Exercise goal -
Nothing outside the range below should be printed. Output exactly the lines from the line with "Image 2 (336" to the line with "In image 2, outline", both included.

Stored data -
== == ==

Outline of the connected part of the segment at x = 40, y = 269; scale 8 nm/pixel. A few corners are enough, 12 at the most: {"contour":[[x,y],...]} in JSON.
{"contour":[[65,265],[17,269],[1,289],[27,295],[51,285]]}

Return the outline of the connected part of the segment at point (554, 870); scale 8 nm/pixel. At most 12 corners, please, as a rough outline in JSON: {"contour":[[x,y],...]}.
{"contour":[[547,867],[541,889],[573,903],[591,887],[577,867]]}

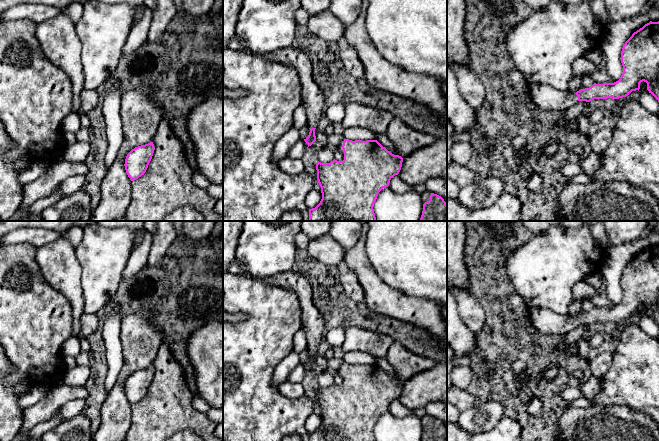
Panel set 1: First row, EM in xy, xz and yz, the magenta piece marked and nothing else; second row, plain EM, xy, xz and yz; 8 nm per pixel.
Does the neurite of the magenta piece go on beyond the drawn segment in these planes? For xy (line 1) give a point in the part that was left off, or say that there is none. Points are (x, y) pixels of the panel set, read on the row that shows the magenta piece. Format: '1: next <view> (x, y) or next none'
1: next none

== == ==

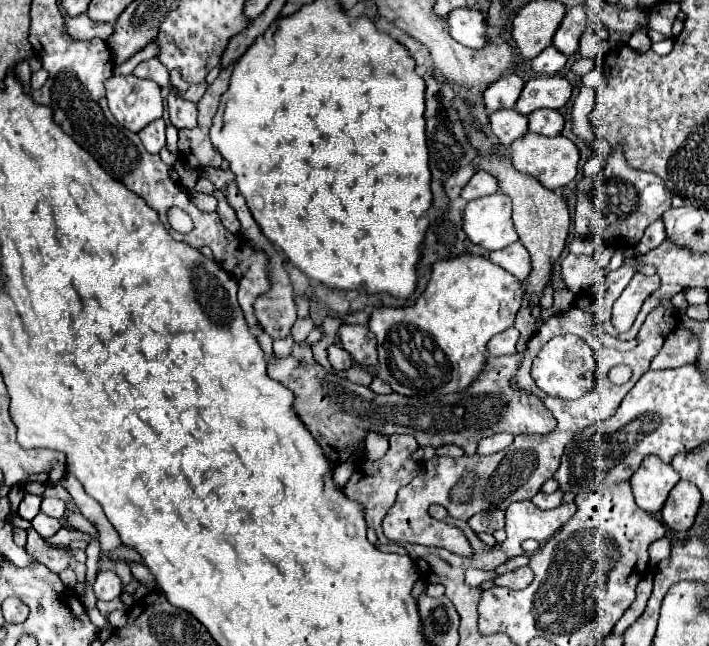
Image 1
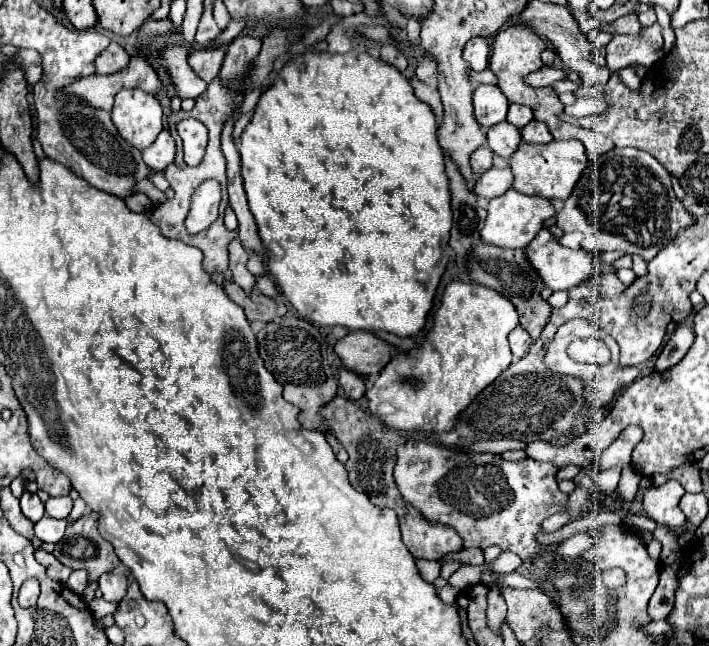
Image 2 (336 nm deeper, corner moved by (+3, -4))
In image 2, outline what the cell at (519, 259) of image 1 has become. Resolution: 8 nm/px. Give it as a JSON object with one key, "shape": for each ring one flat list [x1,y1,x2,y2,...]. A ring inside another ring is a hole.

== == ==

Result of the task -
Image 2 (336 nm deeper, corner moved by (+3, -4))
In image 2, outline what the cell at (519, 259) of image 1 has become. Resolution: 8 nm/px. Give it as a JSON object with one key, "shape": for each ring one flat list [x1,y1,x2,y2,...]. A ring inside another ring is a hole.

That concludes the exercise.